Anger. Crying jags. Nightmares. They’re all normal reactions for survivors of the bombings at the Boston Marathon, and witnesses to the mayhem.

Kaitlyn Greeley burst into tears when a car backfired the other day. She’s afraid to take her usual train to work at a Boston hospital.

“I know this is how people live every day in other countries. But I’m not used to it here,” said Greeley, 27, a technician at Tufts Medical Center who was on duty Monday when part of the hospital was briefly evacuated even as victims of the blast were being treated.

Those psychological aftershocks are the often invisible wounds of disaster. Most affected are the injured and those closest to the blasts. But even people with no physical injuries and those like Greeley who weren’t nearby can feel the emotional impact for weeks as they struggle to regain a sense of security. What’s not clear is who will go on to suffer lingering anxiety or depression, even post-traumatic stress disorder.

But how resilient people are can help determine how quickly they bounce back.

What’s resilience? It’s when people aren’t afraid to share their emotions so they don’t become overwhelmed — and when they try to look for a silver lining, like focusing on how many bystanders helped the wounded, rather than dwelling on gruesome memories.

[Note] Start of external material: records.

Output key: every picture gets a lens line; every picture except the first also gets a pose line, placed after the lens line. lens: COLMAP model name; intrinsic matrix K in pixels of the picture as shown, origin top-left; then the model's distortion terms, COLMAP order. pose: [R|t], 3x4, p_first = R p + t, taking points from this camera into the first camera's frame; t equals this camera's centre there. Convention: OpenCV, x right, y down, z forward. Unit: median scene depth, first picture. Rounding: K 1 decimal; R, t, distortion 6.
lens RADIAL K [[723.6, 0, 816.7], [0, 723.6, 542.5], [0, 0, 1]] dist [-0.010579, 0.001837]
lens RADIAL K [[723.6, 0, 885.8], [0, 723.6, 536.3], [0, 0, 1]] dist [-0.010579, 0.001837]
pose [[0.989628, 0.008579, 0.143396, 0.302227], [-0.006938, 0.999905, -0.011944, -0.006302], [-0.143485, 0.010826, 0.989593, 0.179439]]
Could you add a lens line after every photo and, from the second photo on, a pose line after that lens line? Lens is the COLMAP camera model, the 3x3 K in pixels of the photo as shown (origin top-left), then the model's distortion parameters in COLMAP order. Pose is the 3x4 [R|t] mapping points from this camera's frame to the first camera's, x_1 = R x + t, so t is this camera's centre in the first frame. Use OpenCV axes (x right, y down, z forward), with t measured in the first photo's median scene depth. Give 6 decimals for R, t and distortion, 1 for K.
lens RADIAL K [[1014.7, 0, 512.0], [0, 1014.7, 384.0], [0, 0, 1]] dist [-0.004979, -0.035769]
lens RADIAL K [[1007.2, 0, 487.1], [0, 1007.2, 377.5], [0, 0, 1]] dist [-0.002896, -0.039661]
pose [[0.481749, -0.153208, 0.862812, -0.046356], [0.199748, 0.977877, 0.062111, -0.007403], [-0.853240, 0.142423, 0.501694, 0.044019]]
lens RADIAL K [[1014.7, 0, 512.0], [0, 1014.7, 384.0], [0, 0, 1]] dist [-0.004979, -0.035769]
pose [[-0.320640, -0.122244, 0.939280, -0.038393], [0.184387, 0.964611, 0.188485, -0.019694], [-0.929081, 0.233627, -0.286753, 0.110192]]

Focusing on the horror, “that’s harder on our body and our mind,” said Dr. Catherine Mogil, co-director of the family trauma service at the University of California, Los Angeles. “People that tend to be able to make positive meaning out of tough situations are going to fare better.”

Typical reactions include: Difficulty sleeping or eating; sweats and stomachaches; anxiety or fear, especially in situations that remind people of the bombing like crowds. People may have a hard time focusing on work or other everyday activities. They may feel numb, get angry easily or cry often.

Seek help if those reactions are bad enough to impair function, or if they’re not getting better in about a month, said Priscilla Dass-Brailsford, a psychologist at Georgetown University Medical Center, who served on disaster mental health teams that counseled survivors of 9/11 in New York and Hurricane Katrina.

But for most people, “time is a great healer,” Dass-Brailsford said.

Specialists say only a small number of people are expected to be so severely affected that they develop PTSD, a disorder that can include flashbacks, debilitating anxiety, irritability and insomnia months after the trauma. Even among veterans of the Iraq and Afghanistan wars, the RAND Corp. estimated that just under 20 percent returned with symptoms of PTSD or major depression.

More at risk for lingering psychological effects are people who’ve previously been exposed to trauma, whether it’s on the battlefield or from a car crash or a hurricane.

During two stints in Iraq as a Marine, Eusebio Collazo of Humble, Texas, was gravely wounded and today runs to help him deal with PTSD. Running with a veterans group called Team Red, White & Blue, he was at mile 25 of the marathon when the bombs detonated — and adrenaline fueled his frantic race to find his wife, Karla, at the finish line. She was unharmed.

“I want to cry but I can’t,” Collazo said Thursday, saying it’s harder to handle explosions on the homefront than in a war zone. “There’s a lot of weird, different feelings going on.”

Dass-Brailsford, the disaster specialist, said part of coping involves taking care of yourself — turning off the scary TV coverage and reading a book, going out to a quiet dinner, anything that makes people feel better about themselves and even temporarily cuts the stress.

That’s especially true for parents who are trying to calm their children, added UCLA’s Mogil, because kids take their emotional cues from the adults around them. Younger children especially don’t need to see repeating footage of the blasts, because they may think it’s happening again.